Stored data entries:
--

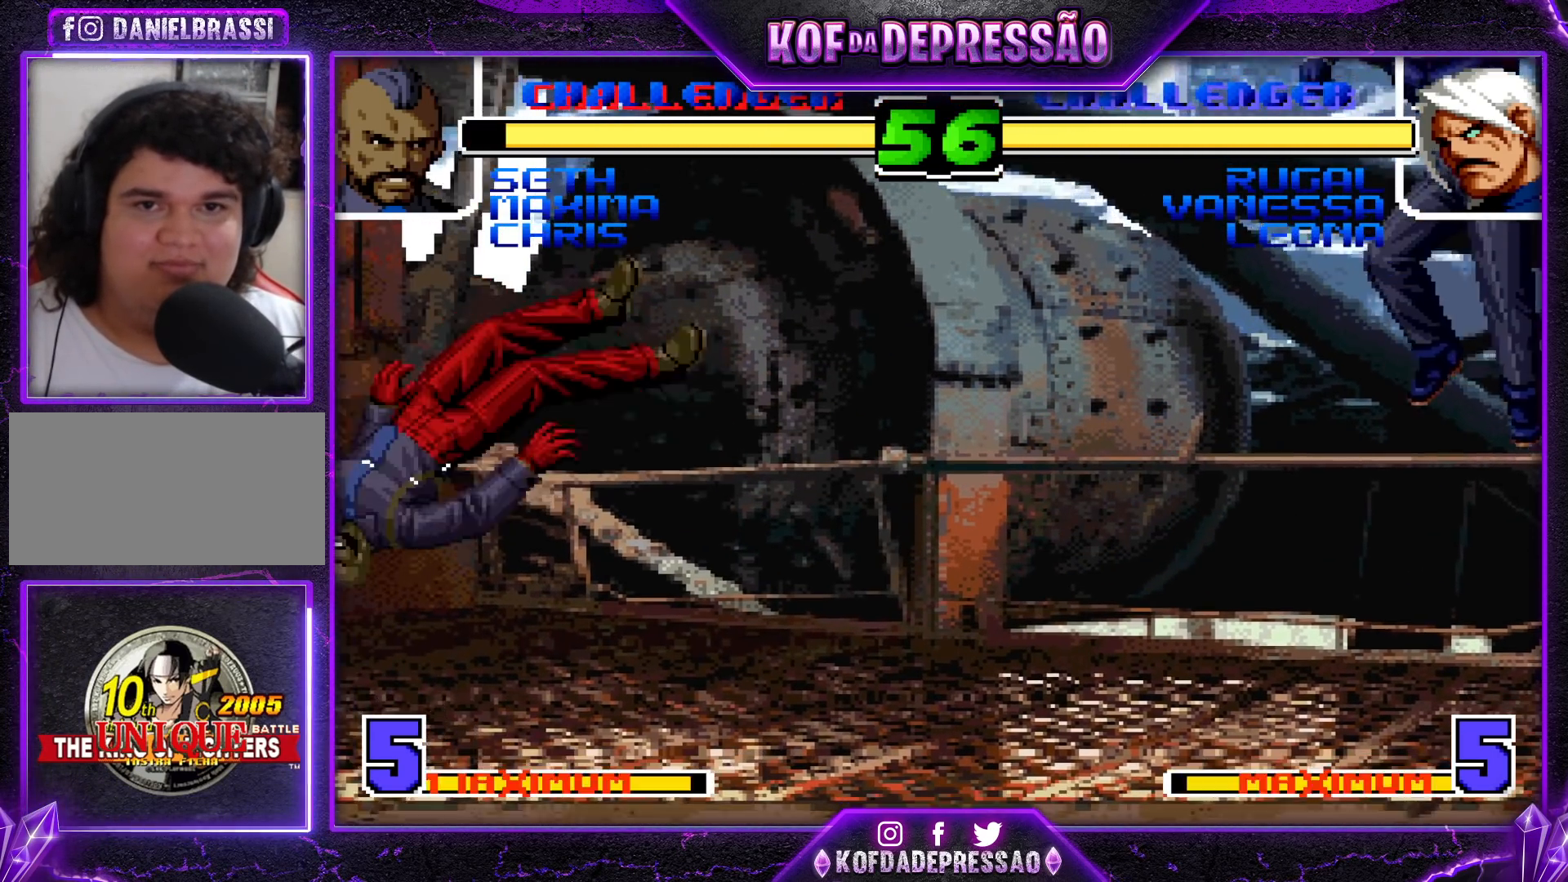
{"dt_ms": 1000, "buttons": [], "left_stick": "down"}
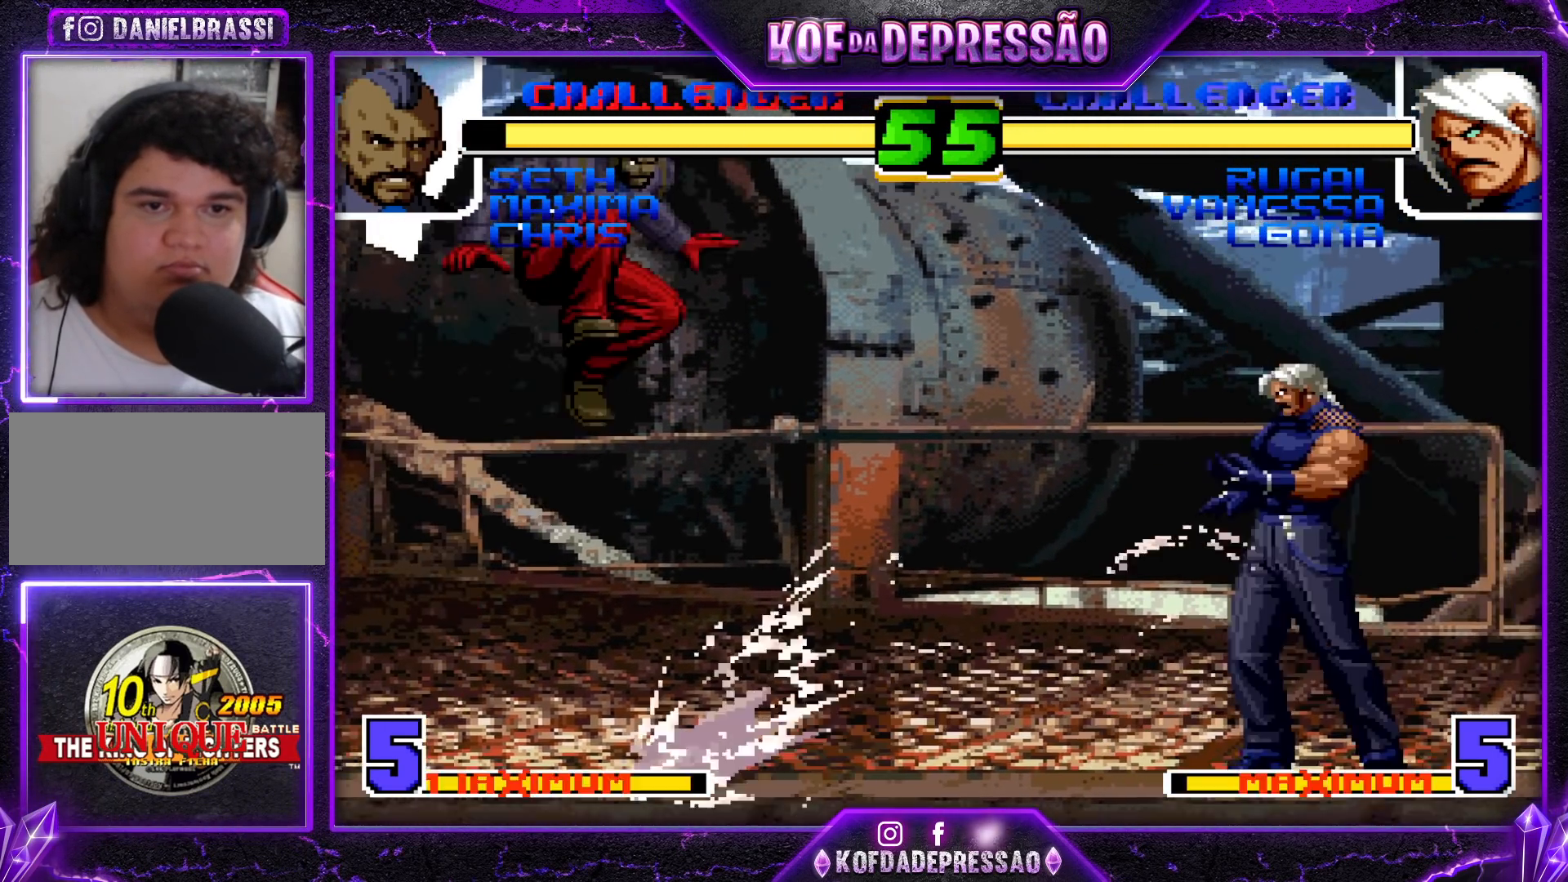
{"dt_ms": 500, "buttons": [], "left_stick": "center", "events": [[100, "left_stick", "left"], [183, "CROSS", "down"], [183, "TRIANGLE", "down"], [183, "left_stick", "center"], [500, "CROSS", "up"], [500, "TRIANGLE", "up"]]}
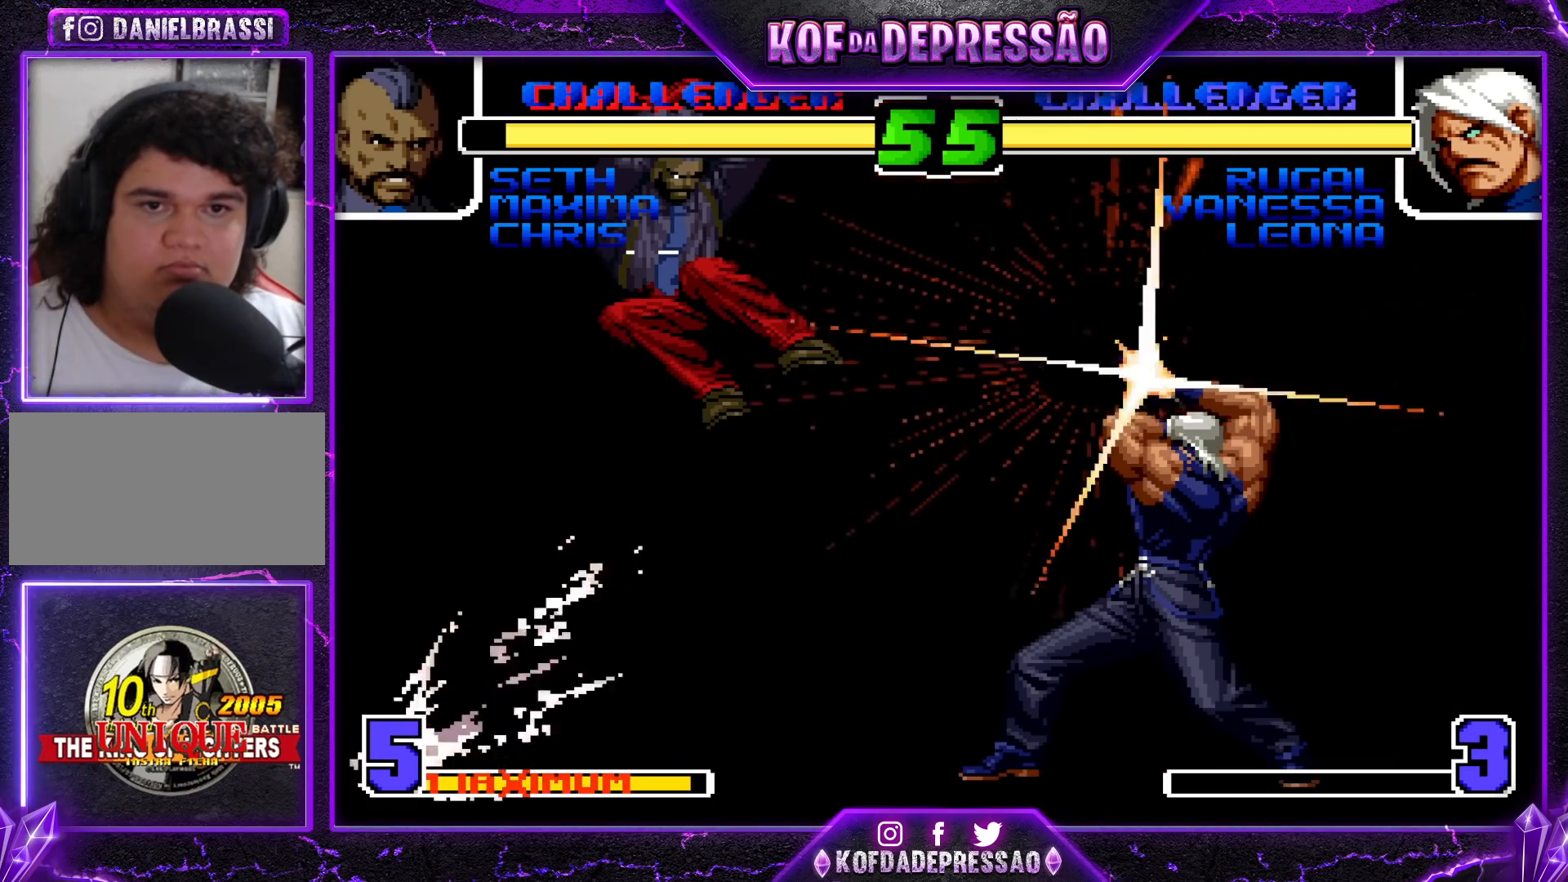
{"dt_ms": 1000, "buttons": ["CROSS", "SQUARE", "TRIANGLE", "R1"], "left_stick": "center"}
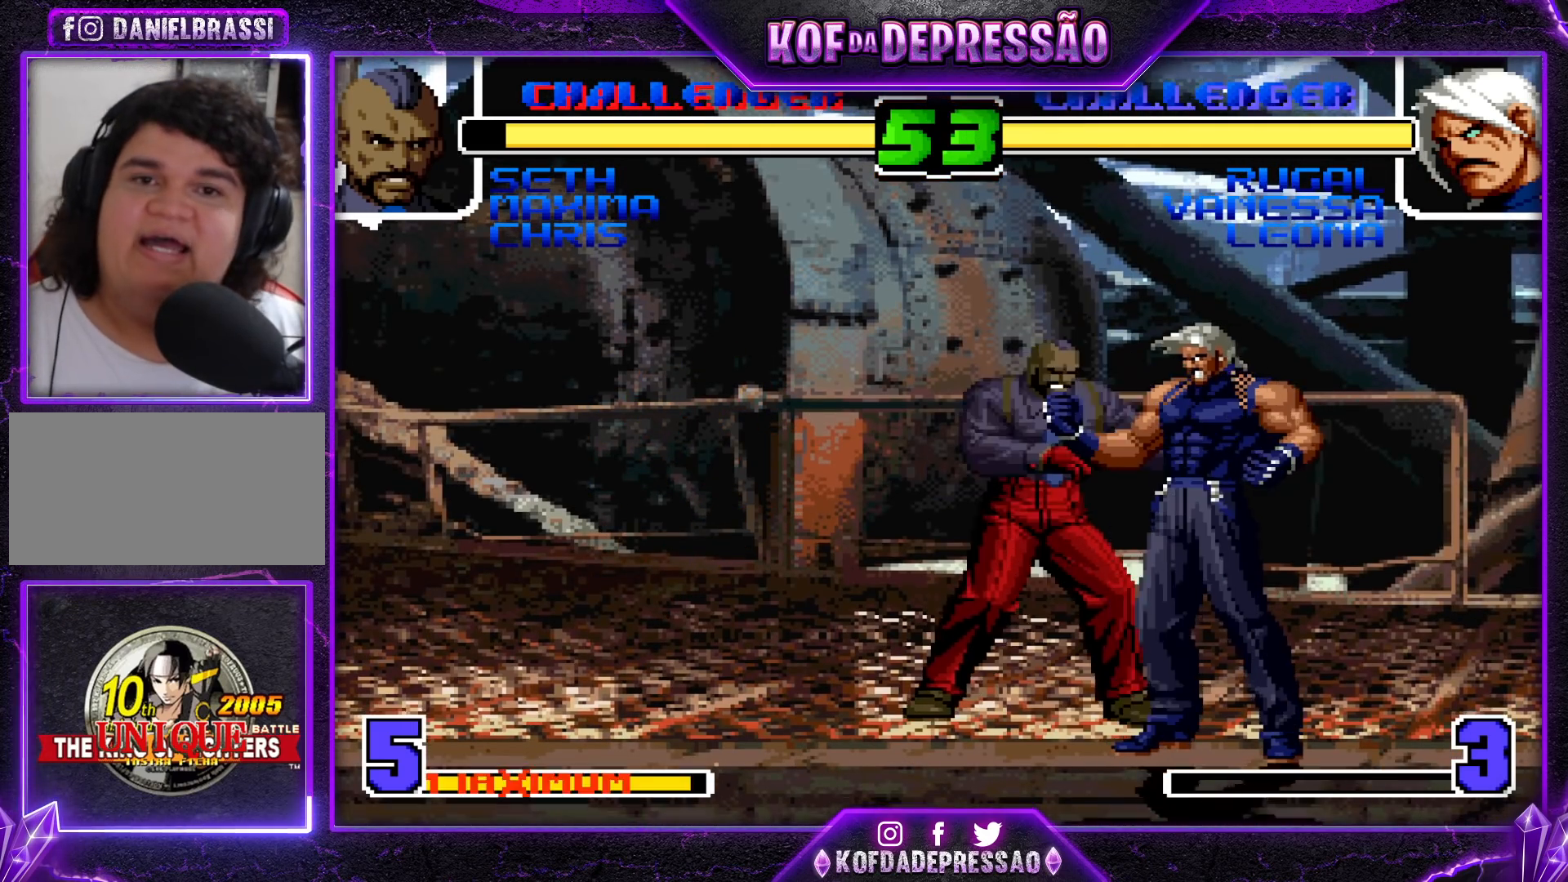
{"dt_ms": 500, "buttons": [], "left_stick": "center", "events": [[17, "CROSS", "up"], [17, "R1", "up"], [17, "SQUARE", "up"], [17, "TRIANGLE", "up"], [150, "R1", "down"], [150, "TRIANGLE", "down"], [167, "CIRCLE", "down"], [167, "CROSS", "down"], [167, "SQUARE", "down"], [200, "CIRCLE", "up"], [217, "R1", "up"], [217, "TRIANGLE", "up"], [233, "CROSS", "up"], [233, "SQUARE", "up"], [383, "TRIANGLE", "down"], [400, "CIRCLE", "down"], [400, "CROSS", "down"], [400, "L2", "down"], [400, "R1", "down"], [400, "R2", "down"], [400, "SQUARE", "down"], [433, "CIRCLE", "up"], [433, "L2", "up"], [433, "R1", "up"], [433, "R2", "up"], [450, "TRIANGLE", "up"], [467, "CROSS", "up"], [467, "SQUARE", "up"]]}
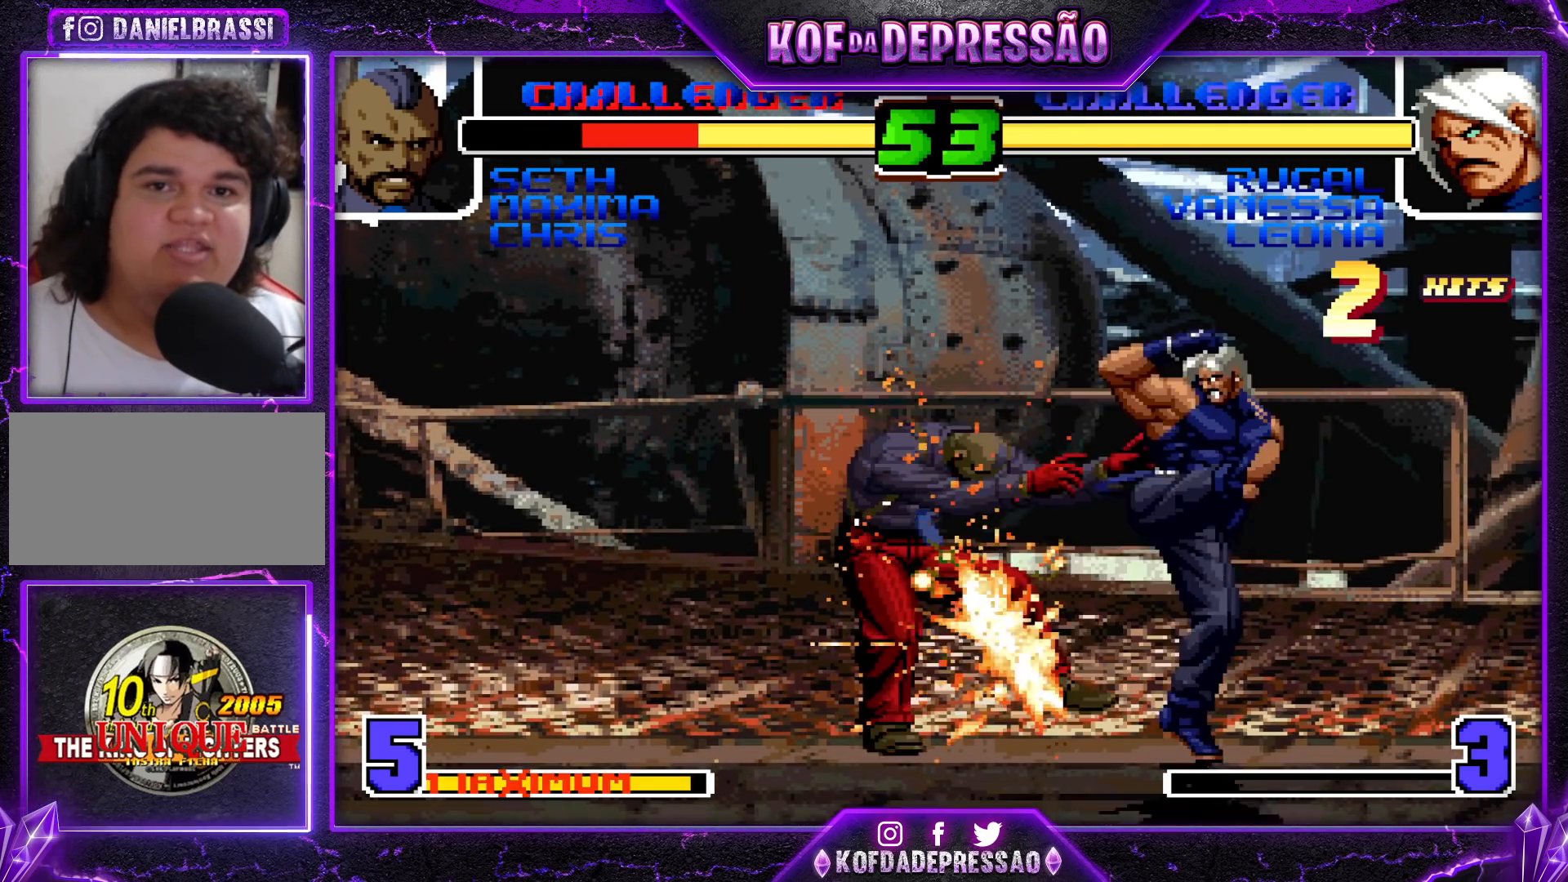
{"dt_ms": 500, "buttons": [], "left_stick": "center", "events": [[100, "CIRCLE", "down"], [100, "CROSS", "down"], [100, "R1", "down"], [100, "SQUARE", "down"], [100, "TRIANGLE", "down"], [117, "L2", "down"], [117, "R2", "down"], [133, "R2", "up"], [150, "CIRCLE", "up"], [150, "L2", "up"], [167, "R1", "up"], [167, "SQUARE", "up"], [167, "TRIANGLE", "up"], [183, "CROSS", "up"]]}
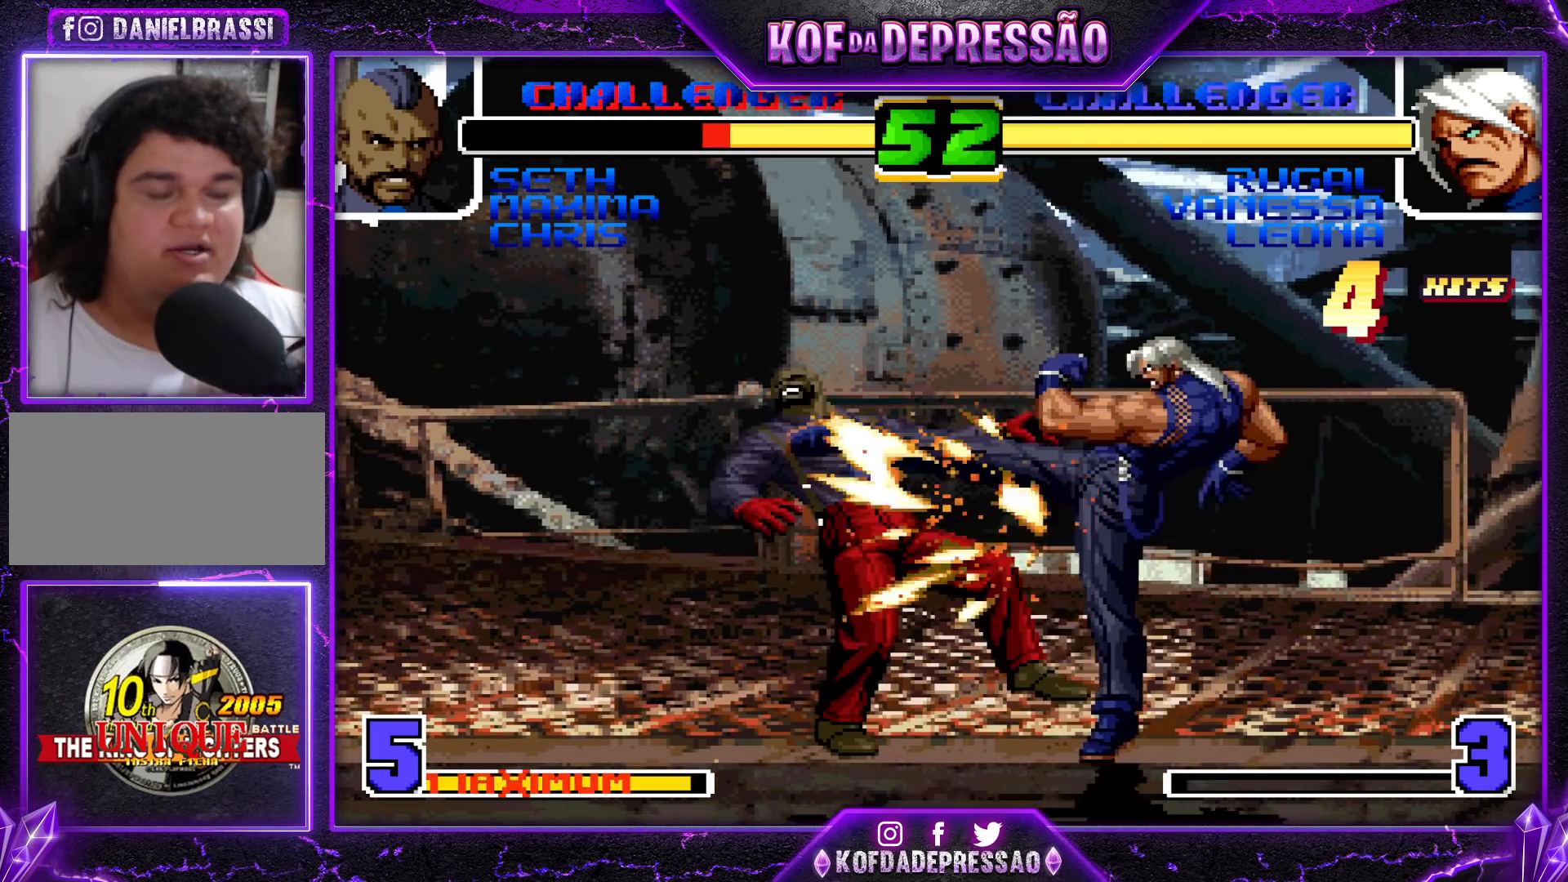
{"dt_ms": 500, "buttons": [], "left_stick": "center", "events": []}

--

▸ Work required: Which lines of the records above contain the word "CROSS"? Report each one.

▸ Task solution:
{"dt_ms": 500, "buttons": [], "left_stick": "center", "events": [[100, "left_stick", "left"], [183, "CROSS", "down"], [183, "TRIANGLE", "down"], [183, "left_stick", "center"], [500, "CROSS", "up"], [500, "TRIANGLE", "up"]]}
{"dt_ms": 1000, "buttons": ["CROSS", "SQUARE", "TRIANGLE", "R1"], "left_stick": "center"}
{"dt_ms": 500, "buttons": [], "left_stick": "center", "events": [[17, "CROSS", "up"], [17, "R1", "up"], [17, "SQUARE", "up"], [17, "TRIANGLE", "up"], [150, "R1", "down"], [150, "TRIANGLE", "down"], [167, "CIRCLE", "down"], [167, "CROSS", "down"], [167, "SQUARE", "down"], [200, "CIRCLE", "up"], [217, "R1", "up"], [217, "TRIANGLE", "up"], [233, "CROSS", "up"], [233, "SQUARE", "up"], [383, "TRIANGLE", "down"], [400, "CIRCLE", "down"], [400, "CROSS", "down"], [400, "L2", "down"], [400, "R1", "down"], [400, "R2", "down"], [400, "SQUARE", "down"], [433, "CIRCLE", "up"], [433, "L2", "up"], [433, "R1", "up"], [433, "R2", "up"], [450, "TRIANGLE", "up"], [467, "CROSS", "up"], [467, "SQUARE", "up"]]}
{"dt_ms": 500, "buttons": [], "left_stick": "center", "events": [[100, "CIRCLE", "down"], [100, "CROSS", "down"], [100, "R1", "down"], [100, "SQUARE", "down"], [100, "TRIANGLE", "down"], [117, "L2", "down"], [117, "R2", "down"], [133, "R2", "up"], [150, "CIRCLE", "up"], [150, "L2", "up"], [167, "R1", "up"], [167, "SQUARE", "up"], [167, "TRIANGLE", "up"], [183, "CROSS", "up"]]}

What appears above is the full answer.